→ Job: Pictures must be dropped from the copy of the entries below; all else is returned exactly.

→ Records for the task:

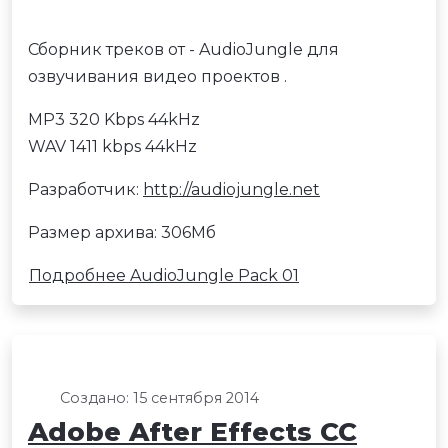
Сборник треков от - AudioJungle для
озвучивания видео проектов .
MP3 320 Kbps 44kHz
WAV 1411 kbps 44kHz
Разработчик:
http://audiojungle.net
Размер архива: 306Мб
Подробнее AudioJungle Pack 01
Создано: 15 сентября 2014
Adobe After Effects CC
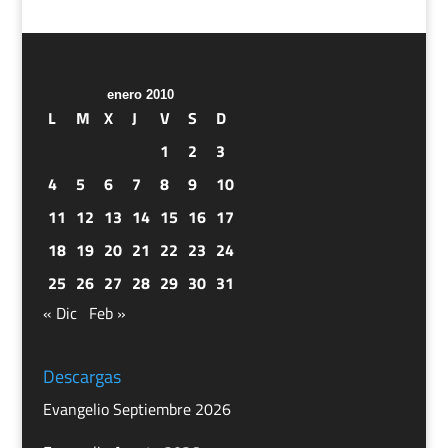
enero 2010
L
M
X
J
V
S
D
1
2
3
4
5
6
7
8
9
10
11
12
13
14
15
16
17
18
19
20
21
22
23
24
25
26
27
28
29
30
31
« Dic
Feb »
Descargas
Evangelio Septiembre 2026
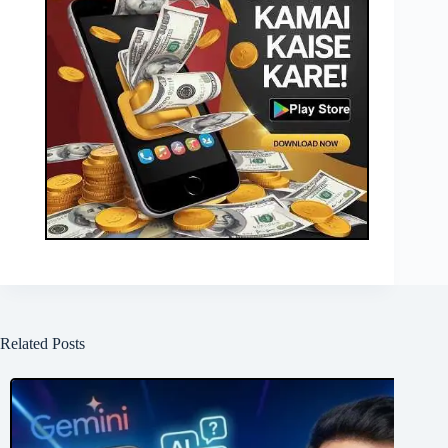
Related Posts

→ Output for this task:
Сборник треков от - AudioJungle для
озвучивания видео проектов .
MP3 320 Kbps 44kHz
WAV 1411 kbps 44kHz
Разработчик:
http://audiojungle.net
Размер архива: 306Мб
Подробнее AudioJungle Pack 01
Создано: 15 сентября 2014
Adobe After Effects CC
enero 2010
L
M
X
J
V
S
D
1
2
3
4
5
6
7
8
9
10
11
12
13
14
15
16
17
18
19
20
21
22
23
24
25
26
27
28
29
30
31
« Dic
Feb »
Descargas
Evangelio Septiembre 2026
Related Posts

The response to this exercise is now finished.